Zevenmijlslaarzen

Over mijn vakanties heb ik veel geschreven. Korte stukjes, epistels op de achterkant van een verkreukeld velletje. Gescheurd uit een tekenblok van een van de kinderen. Je leest de krabbels, bekijkt de foto's en bent ergens midden op een doorsnee dinsdag in oktober zomaar weer daar. Zoete herinnering. Bijvoorbeeld toen, toen ik eigenlijk met het gezin drie en een halve week vakantie zou vieren in Italië. Die wonderschone laars omgeven door azuurblauwe zee. Dat werden vier weken en omdat we hoorden dat het in Nederland zulk slecht weer was, vijf. Vijf lange weken zijn we met z’n vijven geweest. Dat schept een band.

Je gaat over de grens

Tijdens een vakantie gebeurt er zo ontzettend veel. De kinderen groeien enorm. Voor je ogen zie je het gebeuren. Het zijn net sponsjes die zich tijdens zo’n verblijf volzuigen met iedere druppel die voorhanden is. Zo ben je bijvoorbeeld in een ander land dan Nederland. Dat is op zich al heel erg spannend. Slurp. Mijn kinderen zijn weleens in Frankrijk geweest, maar nooit eerder waren ze zich zo bewust van vakantie en reizen. “Je gaat dan over de grens”, aldus mijn kleine filosoof die gefascineerd is door het grenzeloze heelal met triljoenen sterren en de onpeilbare diepte van een oceaan.

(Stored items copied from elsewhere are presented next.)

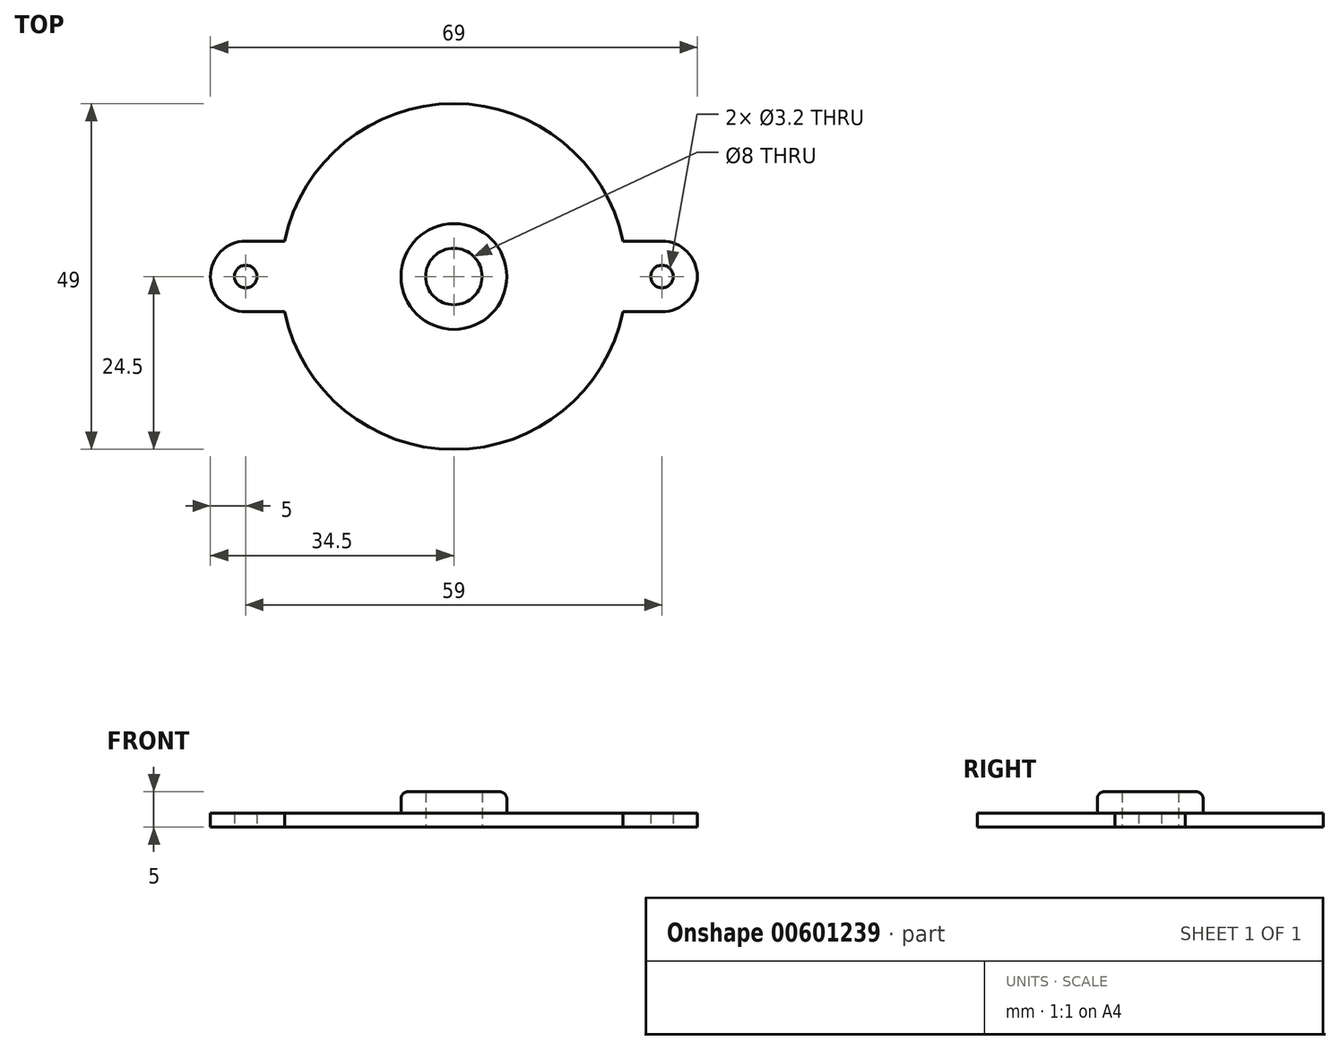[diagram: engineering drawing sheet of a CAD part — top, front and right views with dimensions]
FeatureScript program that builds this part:
annotation { "Feature Type Name" : "Feature", "Feature Type Description" : "" }
export const myFeature = defineFeature(function(context is Context, id is Id, definition is map)
    precondition{}
    {
        {
            var Q0;
            Q0=qCreatedBy(makeId("Top.planeOp"),FACE);
            var sketch = newSketch(context, id + "F0", { "sketchPlane" : qUnion([Q0])});
            skCircle(sketch, "E0", {"center": v(-29.5, 0) * mm, "radius": 5 * mm});
            skCircle(sketch, "E1", {"center": v(29.5, 0) * mm, "radius": 5 * mm});
            skCircle(sketch, "E2", {"center": v(-29.5, 0) * mm, "radius": 1.6 * mm});
            skCircle(sketch, "E3", {"center": v(29.5, 0) * mm, "radius": 1.6 * mm});
            skCircle(sketch, "E4", {"center": v(0, 0) * mm, "radius": 24.5 * mm});
            skLineSegment(sketch, "E5", {"start": v(-29.5, 5) * mm, "end": v(-23.98, 5) * mm});
            skLineSegment(sketch, "E6", {"start": v(-29.5, -5) * mm, "end": v(-23.98, -5) * mm});
            skLineSegment(sketch, "E7", {"start": v(23.98, -5) * mm, "end": v(29.5, -5) * mm});
            skLineSegment(sketch, "E8", {"start": v(23.98, 5) * mm, "end": v(29.5, 5) * mm});
            skCircle(sketch, "E9", {"center": v(0, 0) * mm, "radius": 4 * mm});
            skSolve(sketch);
        }
        {
            var Q0;
            Q0=makeQuery(id+"F0.imprint","IMPRINT",FACE,{"disambiguationData":[TD([[makeQuery(id+"F0.imprint","IMPRINT",EDGE,{"derivedFrom":sQuery(id+"F0.wireOp",EDGE,"E2")}),-1.0]])]});
            var Q1;
            {var subQ0=sQuery(id+"F0.wireOp",EDGE,"E5");Q1=makeQuery(id+"F0.imprint","IMPRINT",FACE,{"disambiguationData":[TD([[makeQuery(id+"F0.imprint","IMPRINT",EDGE,{"derivedFrom":subQ0}),-1.0]])]});}
            var Q2;
            {var subQ0=sQuery(id+"F0.wireOp",EDGE,"E6");Q2=makeQuery(id+"F0.imprint","IMPRINT",FACE,{"disambiguationData":[TD([[makeQuery(id+"F0.imprint","IMPRINT",EDGE,{"derivedFrom":subQ0}),1.0]])]});}
            var Q3;
            Q3=makeQuery(id+"F0.imprint","IMPRINT",FACE,{"disambiguationData":[TD([[makeQuery(id+"F0.imprint","IMPRINT",EDGE,{"derivedFrom":sQuery(id+"F0.wireOp",EDGE,"E9")}),-1.0]])]});
            var Q4;
            Q4=makeQuery(id+"F0.imprint","IMPRINT",FACE,{"disambiguationData":[TD([[makeQuery(id+"F0.imprint","IMPRINT",EDGE,{"derivedFrom":sQuery(id+"F0.wireOp",EDGE,"E3")}),-1.0]])]});
            var Q5;
            {var subQ0=sQuery(id+"F0.wireOp",EDGE,"E7");Q5=makeQuery(id+"F0.imprint","IMPRINT",FACE,{"disambiguationData":[TD([[makeQuery(id+"F0.imprint","IMPRINT",EDGE,{"derivedFrom":subQ0}),1.0]])]});}
            var Q6;
            {var subQ0=sQuery(id+"F0.wireOp",EDGE,"E8");Q6=makeQuery(id+"F0.imprint","IMPRINT",FACE,{"disambiguationData":[TD([[makeQuery(id+"F0.imprint","IMPRINT",EDGE,{"derivedFrom":subQ0}),-1.0]])]});}
            extrude(context, id + "F1", {"entities" : qUnion([Q0, Q1, Q2, Q3, Q4, Q5, Q6]), "depth" : 2 * mm, "offsetDistance" : 25 * mm});
        }
        {
            var Q0;
            Q0=makeQuery(id+"F1.opExtrude","CAP_FACE",FACE,{"disambiguationData":[OSD([sQuery(id+"F0.wireOp",EDGE,"E0"),sQuery(id+"F0.wireOp",EDGE,"E1"),sQuery(id+"F0.wireOp",EDGE,"E2"),sQuery(id+"F0.wireOp",EDGE,"E3"),sQuery(id+"F0.wireOp",EDGE,"E4"),sQuery(id+"F0.wireOp",EDGE,"E5"),sQuery(id+"F0.wireOp",EDGE,"E6"),sQuery(id+"F0.wireOp",EDGE,"E7"),sQuery(id+"F0.wireOp",EDGE,"E8"),sQuery(id+"F0.wireOp",EDGE,"E9")])],"isStart":false});
            var sketch = newSketch(context, id + "F2", { "sketchPlane" : qUnion([Q0])});
            skCircle(sketch, "E10", {"center": v(0, 0) * mm, "radius": 4 * mm});
            skCircle(sketch, "E11", {"center": v(0, 0) * mm, "radius": 7.5 * mm});
            skSolve(sketch);
        }
        {
            var Q0;
            Q0=makeQuery(id+"F2.imprint","IMPRINT",FACE,{"disambiguationData":[TD([[makeQuery(id+"F2.imprint","IMPRINT",EDGE,{"derivedFrom":sQuery(id+"F2.wireOp",EDGE,"E10")}),-1.0]])]});
            extrude(context, id + "F3", {"entities" : qUnion([Q0]), "operationType" : NewBodyOperationType.ADD, "depth" : 3 * mm, "offsetDistance" : 25 * mm});
        }
        {
            var Q0;
            Q0=makeQuery(id+"F3.opExtrude","CAP_EDGE",EDGE,{"disambiguationData":[OSD([sQuery(id+"F2.wireOp",EDGE,"E11")])],"isStart":false});
            fillet(context, id + "F4", {"entities" : qUnion([Q0]), "radius" : 1 * mm, "tangentPropagation" : true, "allowEdgeOverflow" : false});
        }
    });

Ok, even terug naar de realiteit. Dat klinkt raar, maar heel eerlijk gezegd zou ik liever thuis blijven. Het is flink doorbijten als je zoveel kilometers moet vreten op de snelweg. In de auto met de kids ontvouwt zich het crisiscentrum annex circus op wielen. Kunnen we alsjeblieft terug? Maar met van die gulzige sponsen om me heen, krijg ook ik honger en dorst. Het fluweelzachte glooiende landschap van Toscane stilt mijn gemoed. En een van de eerste dingen die de jongens opvalt, ja heus, zijn de nummerborden op auto’s. Vreemde cijfers en rare kleuren. Ook de mensen kun je niet verstaan, omdat ze een andere taal spreken. Voor kinderen vormt deze taalbarrière overigens geen obstakel. Binnen de kortste keren ratelen ze een handvol woorden waar ze een heel eind mee komen. Buongiorno, tres panne en domani lo stesso. Wat zoveel wil zeggen als goedemorgen, drie broden en morgen hetzelfde.

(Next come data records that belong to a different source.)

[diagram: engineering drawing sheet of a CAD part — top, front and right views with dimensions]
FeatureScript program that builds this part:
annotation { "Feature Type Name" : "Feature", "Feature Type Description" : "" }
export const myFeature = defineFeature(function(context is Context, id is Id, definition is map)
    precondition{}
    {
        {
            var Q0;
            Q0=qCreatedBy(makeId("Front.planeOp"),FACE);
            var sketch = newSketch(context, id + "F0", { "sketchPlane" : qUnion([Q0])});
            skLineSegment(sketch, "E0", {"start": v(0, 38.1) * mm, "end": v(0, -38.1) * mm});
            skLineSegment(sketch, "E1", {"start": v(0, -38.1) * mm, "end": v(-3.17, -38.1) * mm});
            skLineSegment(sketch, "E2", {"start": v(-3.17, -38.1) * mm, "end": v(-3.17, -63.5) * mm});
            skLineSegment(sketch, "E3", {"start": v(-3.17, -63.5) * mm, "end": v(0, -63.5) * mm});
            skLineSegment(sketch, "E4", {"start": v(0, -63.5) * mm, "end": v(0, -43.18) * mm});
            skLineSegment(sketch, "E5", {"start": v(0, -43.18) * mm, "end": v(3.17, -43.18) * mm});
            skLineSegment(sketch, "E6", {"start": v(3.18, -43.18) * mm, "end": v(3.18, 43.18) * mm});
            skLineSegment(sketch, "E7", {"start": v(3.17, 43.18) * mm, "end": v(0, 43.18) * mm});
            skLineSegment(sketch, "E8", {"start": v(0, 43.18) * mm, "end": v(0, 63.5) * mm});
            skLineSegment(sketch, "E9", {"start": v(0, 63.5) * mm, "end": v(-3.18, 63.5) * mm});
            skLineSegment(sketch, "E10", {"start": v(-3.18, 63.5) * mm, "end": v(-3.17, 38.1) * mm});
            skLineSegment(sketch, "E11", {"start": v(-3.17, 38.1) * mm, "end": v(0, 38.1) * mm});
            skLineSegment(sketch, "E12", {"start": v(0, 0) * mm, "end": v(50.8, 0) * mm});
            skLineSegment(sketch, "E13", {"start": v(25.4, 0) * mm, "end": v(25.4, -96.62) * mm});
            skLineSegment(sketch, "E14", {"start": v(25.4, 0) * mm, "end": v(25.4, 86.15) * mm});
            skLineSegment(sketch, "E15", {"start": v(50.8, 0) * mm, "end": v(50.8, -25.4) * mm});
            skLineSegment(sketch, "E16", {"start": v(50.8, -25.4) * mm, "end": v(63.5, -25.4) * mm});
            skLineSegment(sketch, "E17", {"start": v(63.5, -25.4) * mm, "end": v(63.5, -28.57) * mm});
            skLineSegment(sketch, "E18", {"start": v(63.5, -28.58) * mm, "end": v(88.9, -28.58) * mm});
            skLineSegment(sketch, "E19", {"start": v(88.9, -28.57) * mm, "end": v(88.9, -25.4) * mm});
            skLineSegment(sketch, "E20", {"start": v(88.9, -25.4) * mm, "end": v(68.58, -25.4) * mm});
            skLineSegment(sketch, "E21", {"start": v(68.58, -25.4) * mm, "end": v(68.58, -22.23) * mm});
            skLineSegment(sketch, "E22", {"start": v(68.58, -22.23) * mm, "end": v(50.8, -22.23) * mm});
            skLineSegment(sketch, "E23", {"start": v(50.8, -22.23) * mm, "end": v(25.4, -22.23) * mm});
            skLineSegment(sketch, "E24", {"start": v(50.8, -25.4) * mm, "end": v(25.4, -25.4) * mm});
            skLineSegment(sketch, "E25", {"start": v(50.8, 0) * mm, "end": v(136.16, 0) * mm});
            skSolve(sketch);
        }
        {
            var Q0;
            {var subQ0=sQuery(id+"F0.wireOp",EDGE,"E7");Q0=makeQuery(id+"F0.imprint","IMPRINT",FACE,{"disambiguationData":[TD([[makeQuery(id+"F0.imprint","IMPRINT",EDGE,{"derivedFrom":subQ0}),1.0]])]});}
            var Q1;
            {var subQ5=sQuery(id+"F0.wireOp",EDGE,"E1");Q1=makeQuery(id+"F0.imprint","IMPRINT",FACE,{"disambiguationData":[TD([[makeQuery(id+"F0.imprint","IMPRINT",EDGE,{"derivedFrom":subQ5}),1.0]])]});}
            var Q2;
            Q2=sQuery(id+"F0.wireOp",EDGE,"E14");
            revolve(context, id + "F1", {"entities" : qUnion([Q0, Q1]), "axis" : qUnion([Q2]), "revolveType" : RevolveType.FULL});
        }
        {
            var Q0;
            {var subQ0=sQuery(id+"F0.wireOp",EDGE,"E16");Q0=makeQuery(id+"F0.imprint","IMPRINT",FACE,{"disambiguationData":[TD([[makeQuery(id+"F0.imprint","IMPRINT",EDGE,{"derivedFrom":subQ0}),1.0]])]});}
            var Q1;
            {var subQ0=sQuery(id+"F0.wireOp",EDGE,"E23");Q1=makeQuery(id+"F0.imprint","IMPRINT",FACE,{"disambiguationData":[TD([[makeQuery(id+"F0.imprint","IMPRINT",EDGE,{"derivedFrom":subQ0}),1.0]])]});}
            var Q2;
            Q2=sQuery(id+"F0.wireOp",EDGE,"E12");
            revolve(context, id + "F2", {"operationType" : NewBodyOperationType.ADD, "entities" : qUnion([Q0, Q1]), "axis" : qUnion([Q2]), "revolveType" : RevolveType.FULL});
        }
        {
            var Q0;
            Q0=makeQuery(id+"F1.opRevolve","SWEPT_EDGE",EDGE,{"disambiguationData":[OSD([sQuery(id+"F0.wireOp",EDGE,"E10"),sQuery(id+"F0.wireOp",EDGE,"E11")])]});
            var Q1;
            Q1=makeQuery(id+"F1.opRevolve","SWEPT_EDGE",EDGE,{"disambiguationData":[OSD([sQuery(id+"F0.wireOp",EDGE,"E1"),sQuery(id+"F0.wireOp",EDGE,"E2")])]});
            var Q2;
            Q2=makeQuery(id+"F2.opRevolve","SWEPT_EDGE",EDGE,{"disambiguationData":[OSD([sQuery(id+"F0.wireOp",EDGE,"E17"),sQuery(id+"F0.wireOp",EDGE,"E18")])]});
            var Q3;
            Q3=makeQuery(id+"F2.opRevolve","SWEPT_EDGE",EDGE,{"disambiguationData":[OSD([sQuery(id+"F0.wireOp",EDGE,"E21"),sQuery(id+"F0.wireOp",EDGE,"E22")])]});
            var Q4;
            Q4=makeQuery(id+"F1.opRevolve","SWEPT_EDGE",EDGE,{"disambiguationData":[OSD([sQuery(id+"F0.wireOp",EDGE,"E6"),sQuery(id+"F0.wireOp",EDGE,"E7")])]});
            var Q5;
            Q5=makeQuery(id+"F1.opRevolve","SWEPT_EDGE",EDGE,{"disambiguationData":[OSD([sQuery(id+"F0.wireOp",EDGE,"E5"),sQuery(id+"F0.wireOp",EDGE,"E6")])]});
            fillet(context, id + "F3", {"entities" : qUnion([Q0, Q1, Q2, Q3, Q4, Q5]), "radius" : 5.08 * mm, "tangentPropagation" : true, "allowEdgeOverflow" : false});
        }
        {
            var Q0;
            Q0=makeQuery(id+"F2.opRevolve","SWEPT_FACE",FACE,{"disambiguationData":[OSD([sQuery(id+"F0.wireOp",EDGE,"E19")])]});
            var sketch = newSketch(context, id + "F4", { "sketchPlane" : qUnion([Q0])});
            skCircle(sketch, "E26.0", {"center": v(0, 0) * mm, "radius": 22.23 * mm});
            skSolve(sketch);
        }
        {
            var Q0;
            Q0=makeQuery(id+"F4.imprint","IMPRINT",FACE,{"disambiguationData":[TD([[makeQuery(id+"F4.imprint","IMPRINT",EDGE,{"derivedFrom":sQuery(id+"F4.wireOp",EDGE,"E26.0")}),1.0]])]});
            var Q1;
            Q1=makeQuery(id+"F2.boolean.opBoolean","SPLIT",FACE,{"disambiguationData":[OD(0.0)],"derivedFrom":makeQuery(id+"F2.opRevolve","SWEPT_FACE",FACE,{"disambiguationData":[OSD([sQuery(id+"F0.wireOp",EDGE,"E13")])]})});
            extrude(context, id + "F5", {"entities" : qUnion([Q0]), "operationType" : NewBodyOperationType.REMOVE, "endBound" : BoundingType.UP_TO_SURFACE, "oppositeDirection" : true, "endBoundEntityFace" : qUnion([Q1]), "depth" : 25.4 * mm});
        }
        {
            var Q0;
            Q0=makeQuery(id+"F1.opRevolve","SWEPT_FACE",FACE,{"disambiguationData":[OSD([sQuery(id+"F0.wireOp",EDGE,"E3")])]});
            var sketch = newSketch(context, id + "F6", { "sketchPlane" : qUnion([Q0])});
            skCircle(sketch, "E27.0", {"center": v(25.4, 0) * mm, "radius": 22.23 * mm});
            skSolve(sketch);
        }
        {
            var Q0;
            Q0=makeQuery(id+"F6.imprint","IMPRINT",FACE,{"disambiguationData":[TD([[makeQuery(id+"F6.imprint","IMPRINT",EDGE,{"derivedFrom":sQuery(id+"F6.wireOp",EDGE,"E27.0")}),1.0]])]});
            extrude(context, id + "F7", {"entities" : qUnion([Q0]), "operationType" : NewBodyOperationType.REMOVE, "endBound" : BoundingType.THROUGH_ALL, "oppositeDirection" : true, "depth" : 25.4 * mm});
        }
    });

Zelfs op de spaghetti géén Parmeggiano

De nieuwe geuren en luchtjes die je overal ruikt, vinden gretig aftrek binnen ons gezin. De snelweg ruikt naar gerookte rubberlaarzen, een kudde geiten naar stinkzwam en het bos naar kruidenboter. Smaken vormen een ware belevenis. Logisch, we hebben het over la cucina Italiana. Soms hemels, pizza overal verkrijgbaar, soms de hel. Italiaanse kaas zoals Parmeggiano Reggiano of Gran Padano (om maar te zwijgen van een smeulende peccorino), konden de harten van mijn kinderen weinig bekoren. Zelfs geraspt op de spaghetti niet. Eenmaal terug in Nederland wordt als de wiedeweerga jong belegen kaas aangeschaft. Waarop mijn dochter luidkeels joelt hoe óntzettend lekker deze kaas smaakt! Even voelt het vreemd in de Natuurvoedingswinkel, Albert Heijn en C1000. Maar in tegenstelling tot mijzelf, ook ik ben groter gegroeid, blijkt er niets veranderd. Vertrouwd voelt het huis, regen klettert tegen de ramen, donker zijn de wolken. Stiekem zou ik mijn zevenmijlslaarzen aan willen trekken - zoef naar daar terugkeren. Mijn maag rammelt en mijn keel staat droog.